Sept heures. — J'ai bel et bien procédé à une première relecture de ce journal d'avril : effectivement constellé de fautes de frappe ; il doit d'ailleurs en rester un bon paquet, vu que je suis un fort mauvais relecteur dès qu'il s'agit d'opérer sur un texte dont je suis l'auteur. Le plus “piégeux” n'est pas la faute de frappe classique, du reste, mais plutôt ces mots que l'iBigo imbécile croit reconnaître et que, tout fier de sa science, il complète de lui-même à son idée, alors que celle de l'humain qui le manipule était tout autre. Dans certains cas, je ne parviens même plus à deviner ce que moi, j'avais au départ l'intention d'écrire.

— Si Proust n'avait pas eu la bonne idée de naître juif, il serait sans doute, aujourd'hui, voué au poteau d'infamie pour antisémitisme “décomplexé”. Notamment parce qu'il n'hésite pas, à leur sujet, à parler sans aucune gêne de leur “race” et de ses caractéristiques physiques.

Midi. — Les bons écrivains craignent l'exagération. Par exemple, s'ils se risquent dans le comique, ils n'iront jamais jusqu'à la farce. Mais les grands écrivains, si. La farce, l'exagération, l'outrance n'ont jamais fait reculer Molière. Sans doute savait-il, consciemment ou non, qu'il avait assez de puissance pour se les incorporer sans dommage, ni risque de déchoir. 

Il en est de même pour Proust. L'exemple le plus évident, chez lui, ce sont les “cuirs” que le directeur du Grand Hôtel de Balbec produit dès qu'il ouvre la bouche à la cadence d'une mitraillette, c'est-à-dire à raison de trois ou quatre par phrase qu'il prononce. Tout le monde, auteur et lecteurs, sait qu'il est impossible de rencontrer jamais un tel individu, mais c'est sans importance ni inconvénient : Proust s'amuse, nous aussi, et cette “grosse farce” ne nuit en rien à ce qui l'entoure, tant la force créatrice l'a immédiatement amalgamée à l'ensemble de l'œuvre ; parce que la pensée et le style ont été portés à un tel degré de fusion qu'ils peuvent s'incorporer tout ce qu'ils veulent, y compris les éléments au départ les plus disparates qui, chez un écrivain de rang inférieur, resteraient à l'état de “grumeaux”.

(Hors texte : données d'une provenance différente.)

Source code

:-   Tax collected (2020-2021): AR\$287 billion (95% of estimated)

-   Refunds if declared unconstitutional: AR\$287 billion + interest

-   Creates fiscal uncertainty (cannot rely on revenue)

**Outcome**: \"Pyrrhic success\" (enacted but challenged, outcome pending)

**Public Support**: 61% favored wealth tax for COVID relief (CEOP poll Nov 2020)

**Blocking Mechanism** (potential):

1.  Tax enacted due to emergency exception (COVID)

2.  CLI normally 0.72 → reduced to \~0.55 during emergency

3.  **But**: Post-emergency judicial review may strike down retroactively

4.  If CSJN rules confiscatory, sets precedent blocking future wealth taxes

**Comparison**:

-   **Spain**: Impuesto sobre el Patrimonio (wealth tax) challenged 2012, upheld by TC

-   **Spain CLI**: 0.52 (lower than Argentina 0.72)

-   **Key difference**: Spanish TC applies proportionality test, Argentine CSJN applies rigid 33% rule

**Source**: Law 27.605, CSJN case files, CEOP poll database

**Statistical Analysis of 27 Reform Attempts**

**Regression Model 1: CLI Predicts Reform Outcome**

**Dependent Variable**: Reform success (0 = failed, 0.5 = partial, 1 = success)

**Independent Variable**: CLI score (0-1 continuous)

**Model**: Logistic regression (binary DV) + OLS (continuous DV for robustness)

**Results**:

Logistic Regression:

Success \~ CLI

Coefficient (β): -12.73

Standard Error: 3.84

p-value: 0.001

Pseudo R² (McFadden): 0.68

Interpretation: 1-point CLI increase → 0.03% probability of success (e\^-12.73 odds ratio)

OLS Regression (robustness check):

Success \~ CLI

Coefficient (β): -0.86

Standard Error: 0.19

— Et déjà, alors qu'il me reste plus de mille pages à lire, point la question de l'après-Proust. Combien de livres peuvent supporter d'être lus juste après le sien, sans trop pâtir du voisinage ? Je ne vois guère, pour l'instant, que deux hommes à la “carrure” suffisante pour s'y risquer, l'un romancier, l'autre non : Balzac et Chateaubriand. Alors ? Comédie humaine ou bien Mémoires d'outre-tombe ? Laissons venir : d'ici la fin du Temps retrouvé, il se présentera peut-être un départageur inattendu.

Cinq heures. — L'idée a germée tout à l'heure dans mon cerveau (avant d'être transvasé dans celui de Catherine...), que nous pourrions, courant juin, aller faire une petite visite à André et Béa, soit à Schiltigheim, soit dans leur nouvelle maison des Vosges que nous ne connaissons point encore. La nouveauté est que nous ferions chaque trajet en deux jours, l'aller en passant par le nord avec bivouac à Soissons, le retour par le sud avec escale à Provins. Depuis que je lui en est parlé, Catherine cherche des hôtels, si possible chers et acceptant les chiens...


Mardi 30

Neuf heures. — D'après ce que je vois chez la vice-présidente, Gérard Depardieu fait, ces jours-ci, un retour en force chez les metouffettes comme victime d'élection. Espérons que les Plaza et autres Poivre d'Arvor saurons vite remonter au score et enrayer cette échappée du leader.